LABOR CASE DIGEST. Account execs are independent contractors
Petitioners Antonio Valeroso and Allan Legatona alleged that they started working on Nov. 1, 1998 and July 13, 1998, respectively, as account executives tasked to solicit cable subscriptions for respondent Skycable Corp.
They received commissions ranging from P15,000 to P530,000 each upon reaching a specific quota every month and an allowance of P6,500 to P7,000 per month. From being direct hires of respondent, they were transferred on Jan. 1, 2007 to Skill Plus Manpower Services. In February 2009, they were informed that their commissions would be reduced due to the introduction of prepaid cards sold to cable subscribers resulting in lower monthly cable subscriptions.
On the other hand, respondent claimed that it did not terminate the services of petitioners for there was never an employer-employee relationship between them. It averred that in 1998, respondent engaged petitioners as independent contractors under a sales agency agreement. In 2007, it decided to streamline its operations and instead of contracting with numerous independent account executives such as petitioners, respondent engaged the services of an independent contractor, Armada Resources & Marketing Solutions, Inc., formerly Skill Plus Manpower Services.
As a result, petitioners’ contracts were terminated but they, together with other sales executives, were transferred to Armada, which became their employer. In 2009, respondent and Armada again entered into a sales agency agreement wherein petitioners were again tasked to solicit accounts/generate sales for respondent. Which argument finds merit?
Ruling: That of SkyCable Corp.
Indeed, “the presence of the power of control is indicative of an employment relationship while the absence thereof is indicative of independent contractorship.”
Moreover, evidence on record reveal the existence of independent contractorship between the parties. As mentioned, the sales agency agreement provided the primary evidence of such relationship. “While the existence of employer-employee relation- ship is a matter of law, the characterization made by the parties in their contract as to the nature of their juridical relationship cannot be simply ignored, particularly in this case where the parties’ written contract unequivocally states their intention” to be strictly bound by independent contractorship. Petitioner Legatona, in fact, in his release and quitclaim, acknowledged that he was performing sales activities as sales agent/independent contractor and not an employee of respondent.
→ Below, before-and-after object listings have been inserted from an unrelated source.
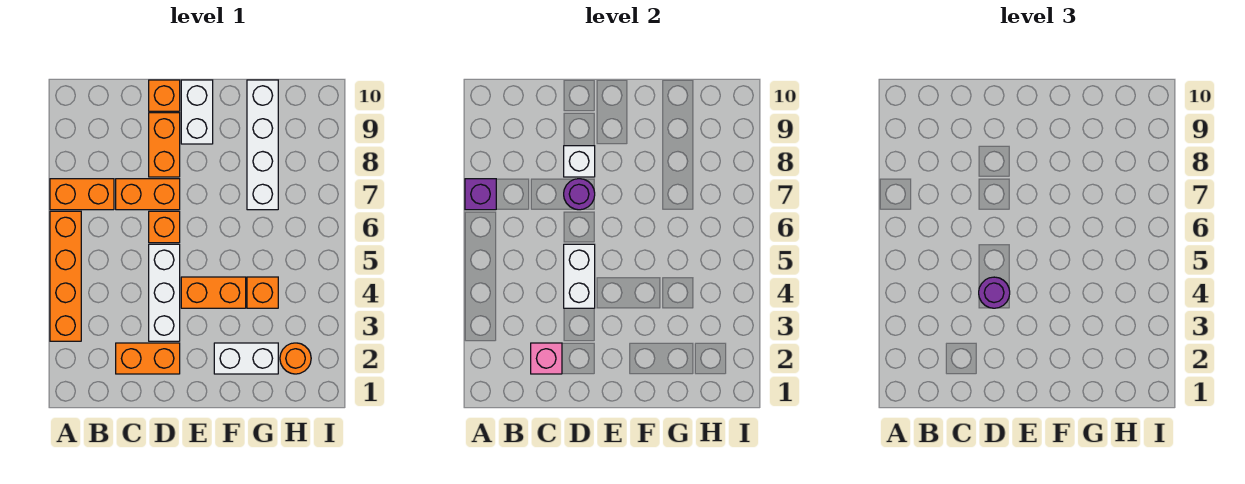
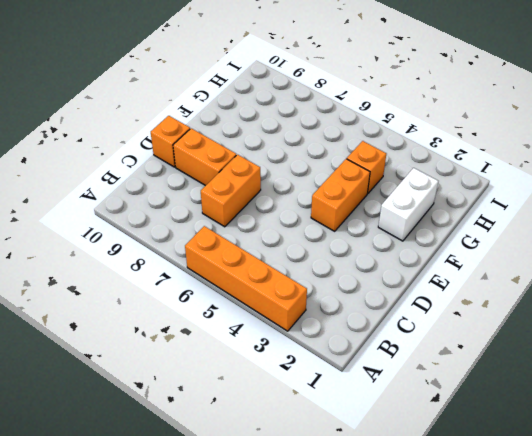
none -> orange 1x2 brick [50,179,114,210]
none -> orange 1x2 brick [116,343,180,374]
none -> white 1x3 brick [149,244,180,341]

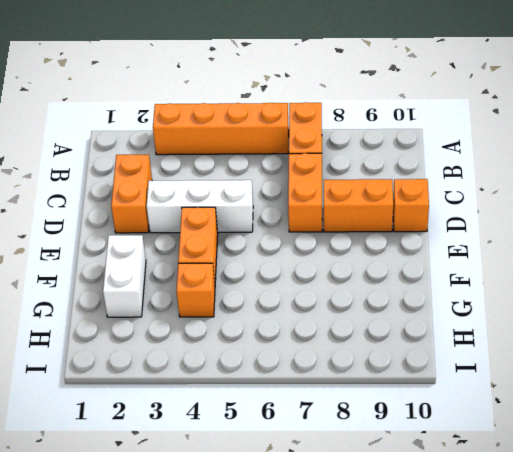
none -> orange 1x1 brick [149,211,180,243]
none -> white 1x2 brick [181,80,213,144]
none -> white 1x4 brick [247,80,278,210]

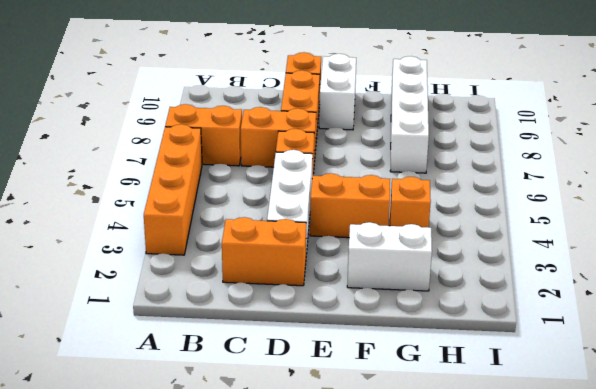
none -> orange 1x1 round brick [280,343,311,374]
none -> purple 1x1 brick [465,179,496,210]
none -> pink 1x1 brick [531,343,562,374]

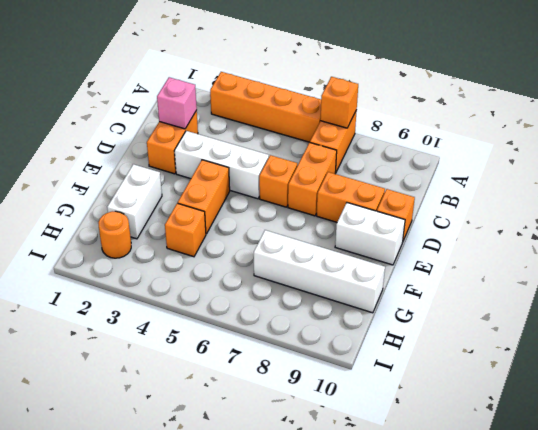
orange 1x1 brick [320,77,358,128] -> purple 1x1 brick [465,179,496,210]
none -> white 1x2 brick [564,244,595,308]
none -> purple 1x1 round brick [564,179,595,210]
none -> white 1x1 brick [564,146,595,177]

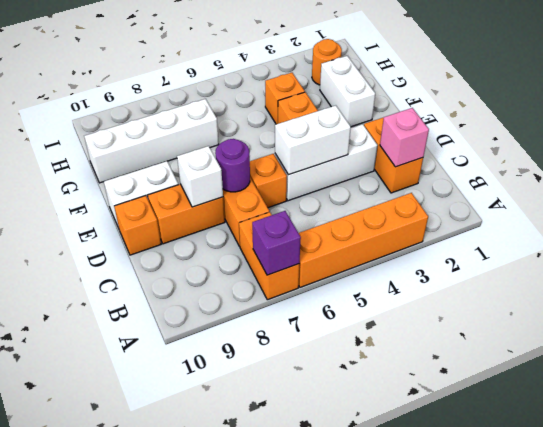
none -> purple 1x1 round brick [979,277,1010,308]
In the same token, De la Cuesta and Navasa, made sworn testimonies that petitioners are employees of Armada, which is an independent contractor engaged to provide marketing services for respondent.
Neither can we subscribe to petitioners’ contention that they are considered regular employees of respondent for they perform functions necessary and desirable to the business operation of respondent in consonance with Article 280 of the Labor Code. We have held that “Article 280 is not the yardstick for determining the existence of an employment relationship because it merely distinguishes between two kinds of employees, i.e., regular employees and casual employees, for purposes of determining their rights to certain benefits, such as to join or form a union, or to security of tenure. Article 280 does not apply where the existence of an employment relationship is in dispute,” as in this case.
Evidently, the legal relation of petitioners as sales account executives to respondent can be that of an independent contractor. There was no showing that respondent had control with respect to the details of how petitioners must conduct their sales a ctivity of soliciting cable subscriptions from the public.
In the case of Abante, Jr. v. Lamadrid Bearing & Parts Corporation, 474 Phil. 414, 426 (2004), Empermaco Abante, Jr., a commission salesman who pursued his selling activities without interference or supervision from respondent company and relied on his own resources to perform his functions, was held to be an independent contractor. (Del Castillo, J.; SC 2nd Division, Antonio Valeroso, et. al. vs. Skycable Corporation, G.R. No. 202015, July 13, 2016). (Almirante is a former labor arbiter)
Evidence on record reveal the existence of independent contractorship between the parties. As mentioned, the sales agency agreement provided the primary evidence of such relationship.